#### Passage to read
============
[MUD-Dev] [MLP] NPC Complexity
Daniel.Harman at barclayscapital.com
Daniel.Harman at barclayscapital.com
Mon Apr 29 09:36:21 CEST 2002
From: Kwon Ekstrom [mailto:justice at softhome.net]
> You could add an NPC layer to the AI (which now that I think about
> it, wouldn't be a bad idea anyway), which races propagate events
> to when they're done handling them. Then write an AI to allow
> NPC's to transfer data between themselves. Then you can add an AI
> to the standard NPC init code allowing them to learn.
> I'm using the "higher" level AI's for 2 things, they're a central
> distribution point, and it's a pooled AI, so all the creatures of
> that grouping have access to it.
I quite like this idea, but I do wonder if identical behaviour
couldn't be achieved through the use of emergent systems. Rather
than trying to model the higher level functions of npc group
interactions, one could look at what motivates people on an
individual level, and by modeling them create these seemingly
complex results.
============
#### Provided material
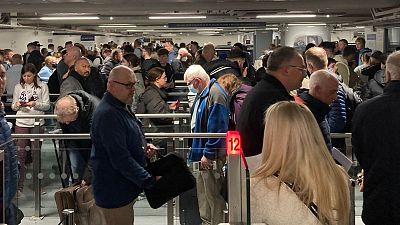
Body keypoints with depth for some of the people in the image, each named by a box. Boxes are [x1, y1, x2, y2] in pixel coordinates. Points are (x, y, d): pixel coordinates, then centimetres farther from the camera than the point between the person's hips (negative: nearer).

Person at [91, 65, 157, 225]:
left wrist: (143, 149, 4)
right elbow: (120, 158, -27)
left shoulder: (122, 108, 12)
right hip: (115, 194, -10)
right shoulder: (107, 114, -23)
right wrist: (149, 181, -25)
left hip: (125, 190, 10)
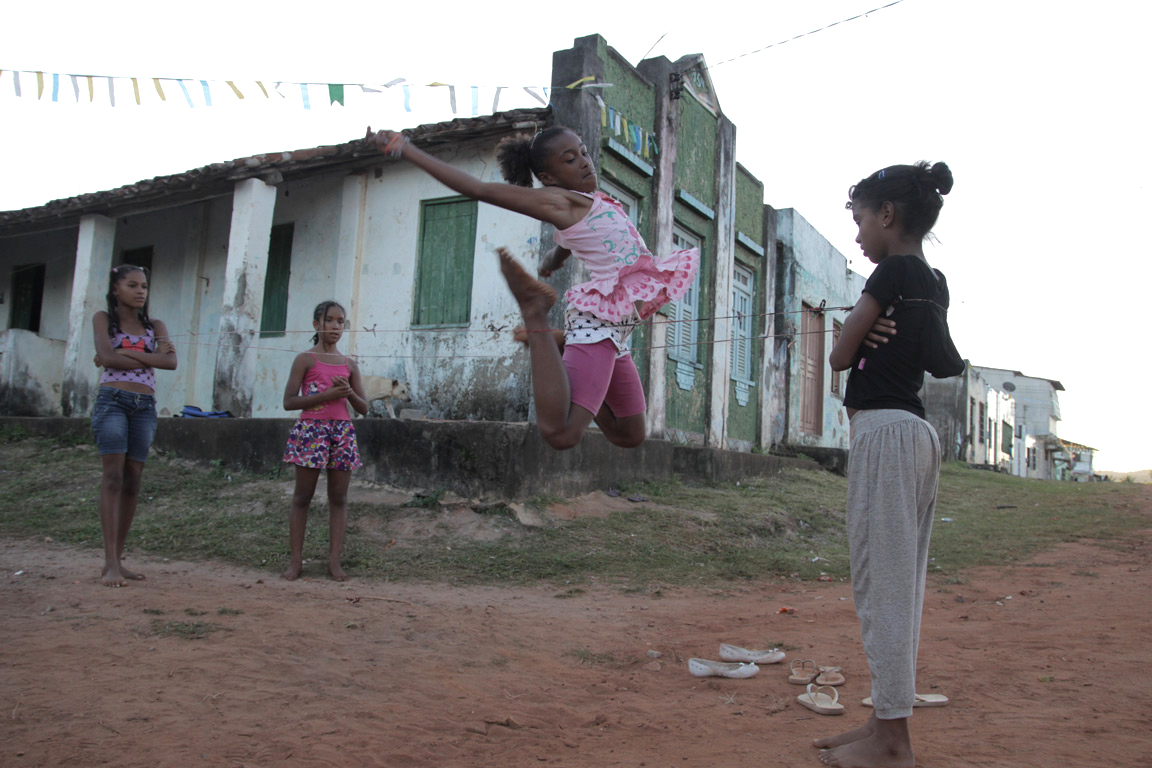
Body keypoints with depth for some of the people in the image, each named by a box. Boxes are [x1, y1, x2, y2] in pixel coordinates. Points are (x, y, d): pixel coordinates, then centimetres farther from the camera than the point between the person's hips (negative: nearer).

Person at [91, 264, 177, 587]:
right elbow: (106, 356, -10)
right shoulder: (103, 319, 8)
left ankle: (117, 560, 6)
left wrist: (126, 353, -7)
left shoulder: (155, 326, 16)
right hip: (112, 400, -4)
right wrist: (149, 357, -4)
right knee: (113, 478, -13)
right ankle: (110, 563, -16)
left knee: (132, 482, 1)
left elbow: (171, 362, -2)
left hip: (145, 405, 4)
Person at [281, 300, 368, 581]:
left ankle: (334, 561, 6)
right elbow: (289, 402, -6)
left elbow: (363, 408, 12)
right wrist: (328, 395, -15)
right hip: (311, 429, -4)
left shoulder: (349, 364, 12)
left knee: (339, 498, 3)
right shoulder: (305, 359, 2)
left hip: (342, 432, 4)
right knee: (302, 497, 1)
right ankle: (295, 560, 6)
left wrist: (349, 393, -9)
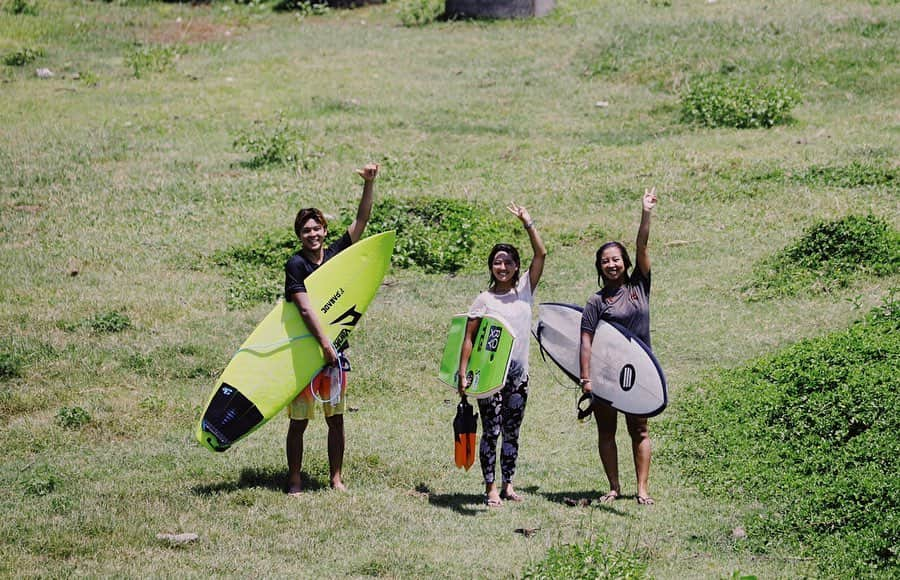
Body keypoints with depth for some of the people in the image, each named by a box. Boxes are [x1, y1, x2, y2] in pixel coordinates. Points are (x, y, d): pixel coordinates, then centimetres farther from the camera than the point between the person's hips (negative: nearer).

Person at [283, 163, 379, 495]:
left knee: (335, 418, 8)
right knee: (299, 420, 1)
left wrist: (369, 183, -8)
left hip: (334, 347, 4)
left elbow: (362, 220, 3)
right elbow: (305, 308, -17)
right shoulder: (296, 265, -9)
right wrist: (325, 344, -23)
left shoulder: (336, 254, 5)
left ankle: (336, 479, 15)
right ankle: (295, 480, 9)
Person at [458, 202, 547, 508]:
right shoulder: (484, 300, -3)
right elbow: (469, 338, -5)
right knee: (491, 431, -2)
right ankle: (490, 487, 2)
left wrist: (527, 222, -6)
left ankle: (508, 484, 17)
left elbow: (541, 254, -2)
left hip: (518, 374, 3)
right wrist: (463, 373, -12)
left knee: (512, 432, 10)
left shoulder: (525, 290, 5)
============
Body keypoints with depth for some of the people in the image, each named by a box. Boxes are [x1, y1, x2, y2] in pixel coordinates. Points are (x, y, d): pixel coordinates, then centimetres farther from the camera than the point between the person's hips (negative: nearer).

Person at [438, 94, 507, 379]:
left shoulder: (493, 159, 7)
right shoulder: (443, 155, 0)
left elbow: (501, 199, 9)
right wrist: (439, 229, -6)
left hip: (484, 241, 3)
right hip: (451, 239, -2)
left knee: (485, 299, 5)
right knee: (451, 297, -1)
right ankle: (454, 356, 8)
============
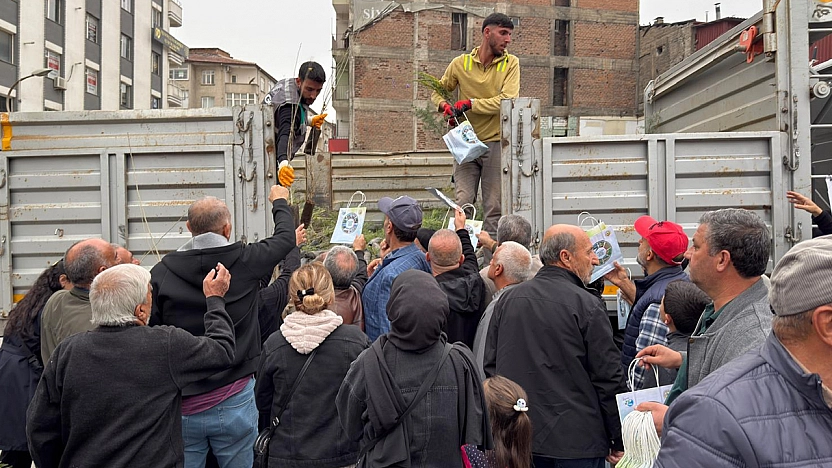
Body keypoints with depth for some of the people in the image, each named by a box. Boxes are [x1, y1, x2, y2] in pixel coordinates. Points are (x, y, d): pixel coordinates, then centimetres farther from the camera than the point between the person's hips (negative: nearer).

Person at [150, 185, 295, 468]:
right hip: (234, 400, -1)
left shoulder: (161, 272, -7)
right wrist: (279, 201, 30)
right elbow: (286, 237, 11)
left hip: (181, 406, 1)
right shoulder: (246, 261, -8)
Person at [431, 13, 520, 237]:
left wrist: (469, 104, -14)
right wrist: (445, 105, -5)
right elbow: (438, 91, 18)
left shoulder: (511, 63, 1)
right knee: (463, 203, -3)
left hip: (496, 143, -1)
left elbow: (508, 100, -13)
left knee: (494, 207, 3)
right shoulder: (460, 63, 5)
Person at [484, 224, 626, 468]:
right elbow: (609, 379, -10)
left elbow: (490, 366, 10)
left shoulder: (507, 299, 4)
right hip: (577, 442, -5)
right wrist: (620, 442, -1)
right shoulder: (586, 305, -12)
============
#### Parts of the exercise
1. Please copy the NPC complexity post between "[MUD-Dev] [MLP] NPC" and "access to it.", inclusive.
2. Answer these questions about the NPC complexity post:
(a) Who wrote the message that the post quotes?
(b) On what date was the post sent?
(c) What does the reply wonder might achieve identical behaviour?
3. Write the next part of the NPC complexity post, picking up after its final sentence.

#### Per-task answers
1.
[MUD-Dev] [MLP] NPC Complexity
Daniel.Harman at barclayscapital.com
Daniel.Harman at barclayscapital.com
Mon Apr 29 09:36:21 CEST 2002
From: Kwon Ekstrom [mailto:justice at softhome.net]
> You could add an NPC layer to the AI (which now that I think about
> it, wouldn't be a bad idea anyway), which races propagate events
> to when they're done handling them. Then write an AI to allow
> NPC's to transfer data between themselves. Then you can add an AI
> to the standard NPC init code allowing them to learn.
> I'm using the "higher" level AI's for 2 things, they're a central
> distribution point, and it's a pooled AI, so all the creatures of
> that grouping have access to it.

2.
(a) Kwon Ekstrom
(b) Monday, April 29, 2002
(c) The use of emergent systems

3.
When groups of people do things, it seems to me that it is more down
to the leadership than the bulk of the group. Perhaps we just need
to study the motivations of leaders and then model them.
Of course thats skipping a step, the first stage is to look at why
beings group and then stay grouped. Then to model why one creature
might emerge as leader of the group (or subgroup), followed by his
motivations to war/plant trees/build a castle/etc and his abilities
to motivate others to do the same.
It would be a layered AI in the sense that there would be a
hierarchy, but at the same time you wouldn't have different rules
for different entities, and I suspect it might have interesting
behaviours you couldn't/wouldn't have thought of if you were
modeling them explicitly at a higher level.